-- Excerpt provided start --
$35,0000… And That’s All She Wrote

$35,000…. That’s all that Nicole Seah’s team of five apparently spent on their election campaign.

To me this spells three things….

1. They aren’t serious about getting elected, and/or
2. They can’t afford to run for elections, and/or
3. They don’t really know how much $$$ is needed to run a viable campaign.

… And dispels a big myth: That the election deposit of $15,000 is a deterrent to “opp” candidates

Lets be clear: To run a professional, viable and successful campaign needs a lot of money. I’m sure most people know how many tens of millions are incurred on US Presidential campaigns, Senate campaigns and Congressional campaigns It goes to pay for campaign staff, speechwriters, political analysts, strategists and advisers, advertising, opinion polls, flights, hotels, venues, etc.

That’s why politicians in the West do fundraisers all the time, why they are always seeking donations.

That is also why most politicians in the West are usually rich to start with.

While we don’t have to ape the West, we must recognize that trying to run a campaign without adequate funds is likely a waste of money.

There’s no point stinting and spending “only” $5,000 or $10,000 every five years on an election campaign that ultimately fails.

This is not about how little one can spend to get elected.

If that’s your attitude as a politician, I suggest you spend the $$$ on a holiday instead. You’ll have less heartache, be more happy, and not disappoint your supporters.

Actually “opp” politicians should thank the PAP for making election campaigns “affordable”. By restricting political advertising, political films, political lobbyists, opinion pollsters, etc. the PAP has made money much less of an advantage for themselves.

If there were no such restrictions, don’t you think the PAP could outspend the other parties in all the above categories?

As it is, parties can only spend $$$ on rallies, posters, banners, mailers and such.

And yet candidates like Nicole and her team still spend only a measly $7,000 per candidate, mainly for rallies, posters and banners.
-- Excerpt provided end --
-- Recorded data start --
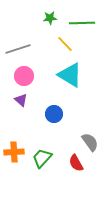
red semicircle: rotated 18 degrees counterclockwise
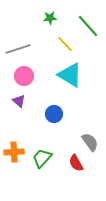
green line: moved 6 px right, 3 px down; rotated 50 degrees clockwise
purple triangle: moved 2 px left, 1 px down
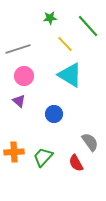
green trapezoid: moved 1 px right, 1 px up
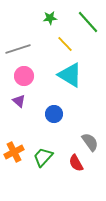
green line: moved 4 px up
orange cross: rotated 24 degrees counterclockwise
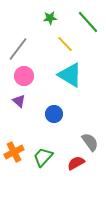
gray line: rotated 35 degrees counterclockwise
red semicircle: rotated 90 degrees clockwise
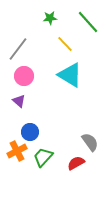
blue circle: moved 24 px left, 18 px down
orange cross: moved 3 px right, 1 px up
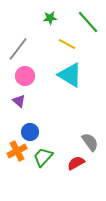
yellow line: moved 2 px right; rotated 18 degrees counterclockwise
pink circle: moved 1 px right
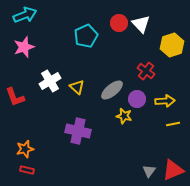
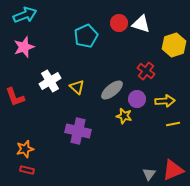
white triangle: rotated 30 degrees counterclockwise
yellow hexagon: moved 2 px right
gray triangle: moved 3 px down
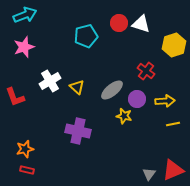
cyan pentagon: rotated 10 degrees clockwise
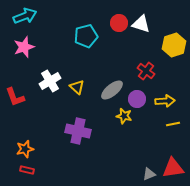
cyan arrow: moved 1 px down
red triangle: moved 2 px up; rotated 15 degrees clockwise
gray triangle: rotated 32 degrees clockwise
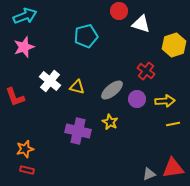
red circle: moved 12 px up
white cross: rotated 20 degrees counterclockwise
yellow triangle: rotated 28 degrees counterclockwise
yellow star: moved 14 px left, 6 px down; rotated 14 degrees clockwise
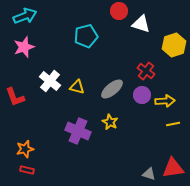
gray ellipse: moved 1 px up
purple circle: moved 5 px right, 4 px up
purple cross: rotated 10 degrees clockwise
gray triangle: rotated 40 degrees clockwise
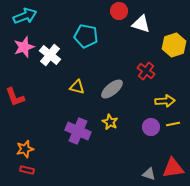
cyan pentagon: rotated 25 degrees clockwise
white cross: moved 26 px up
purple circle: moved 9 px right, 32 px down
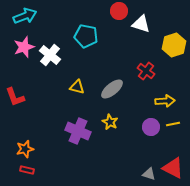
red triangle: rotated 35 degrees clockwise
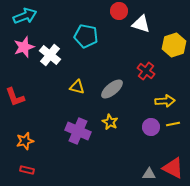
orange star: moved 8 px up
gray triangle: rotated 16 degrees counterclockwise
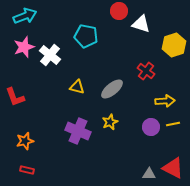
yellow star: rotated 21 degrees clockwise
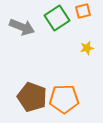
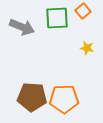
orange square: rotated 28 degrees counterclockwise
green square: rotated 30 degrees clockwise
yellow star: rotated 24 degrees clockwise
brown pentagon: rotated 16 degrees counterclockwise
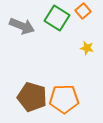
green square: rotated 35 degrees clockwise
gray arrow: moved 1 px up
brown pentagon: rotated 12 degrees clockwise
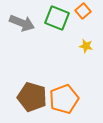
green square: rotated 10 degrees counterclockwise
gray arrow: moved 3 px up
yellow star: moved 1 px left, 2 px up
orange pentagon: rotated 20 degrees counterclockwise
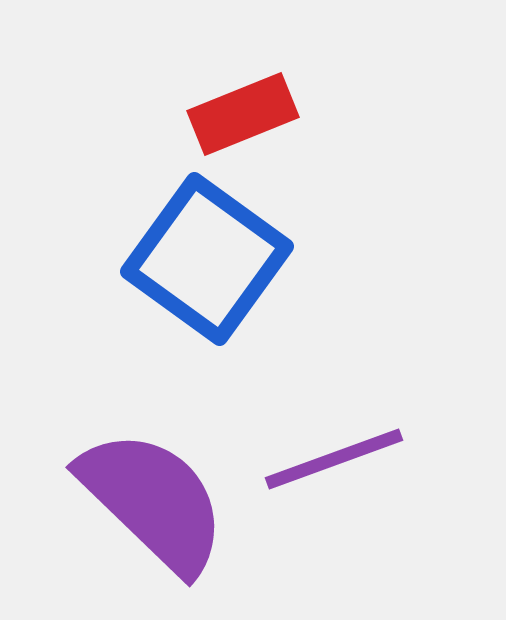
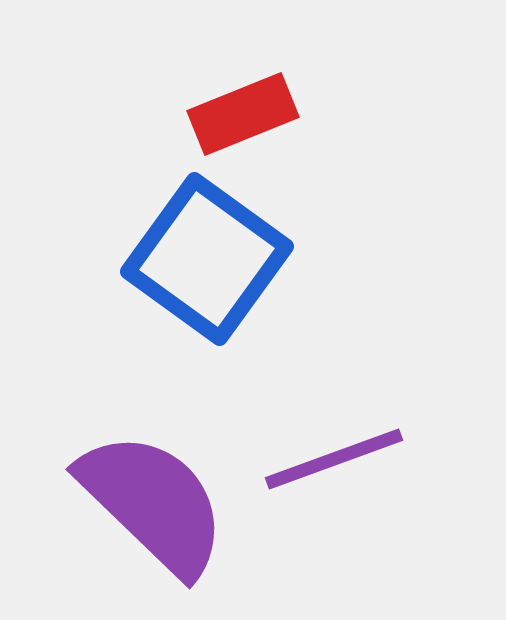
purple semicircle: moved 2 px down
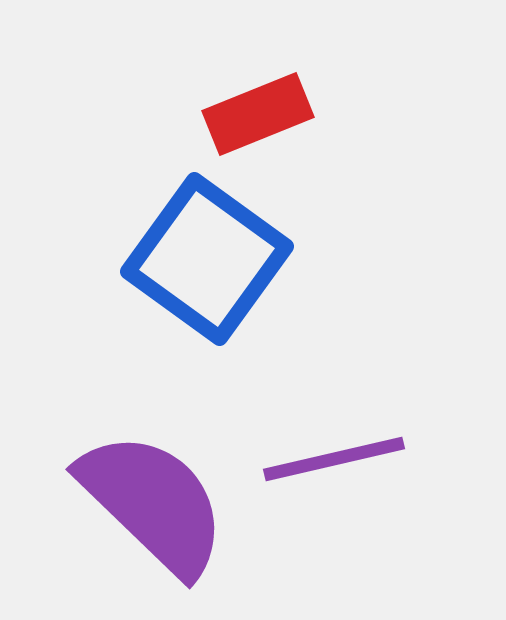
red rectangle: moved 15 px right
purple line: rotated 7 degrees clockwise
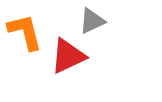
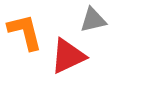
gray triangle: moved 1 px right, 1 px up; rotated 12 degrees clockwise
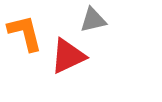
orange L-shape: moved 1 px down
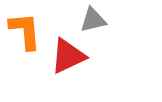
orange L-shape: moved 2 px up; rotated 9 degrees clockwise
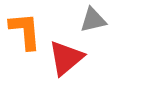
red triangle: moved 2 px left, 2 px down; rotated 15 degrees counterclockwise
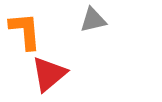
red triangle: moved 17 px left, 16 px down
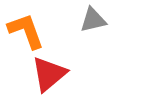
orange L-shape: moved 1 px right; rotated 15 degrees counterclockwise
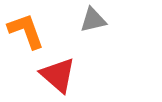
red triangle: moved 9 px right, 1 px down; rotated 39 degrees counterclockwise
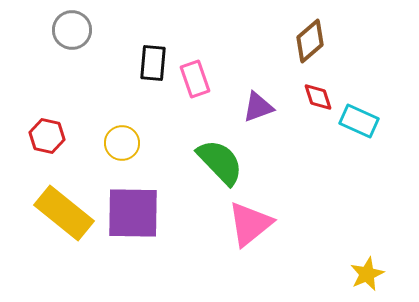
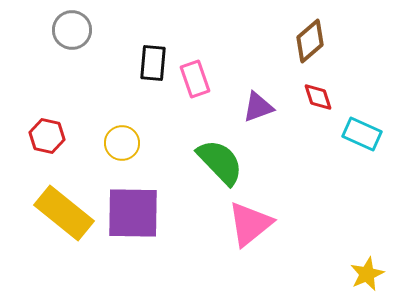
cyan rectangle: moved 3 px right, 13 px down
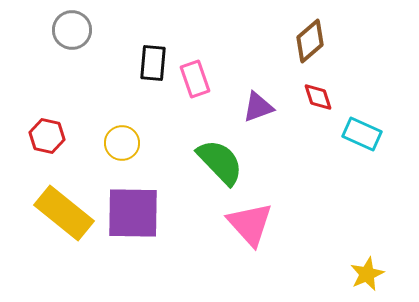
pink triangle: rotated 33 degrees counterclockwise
-- Recorded data end --
Given task :: According to the post on election campaign spending, what are parties allowed to spend money on? The rows have no connection to the post on election campaign spending.

Complete answer :: Rallies, posters, banners, mailers and such.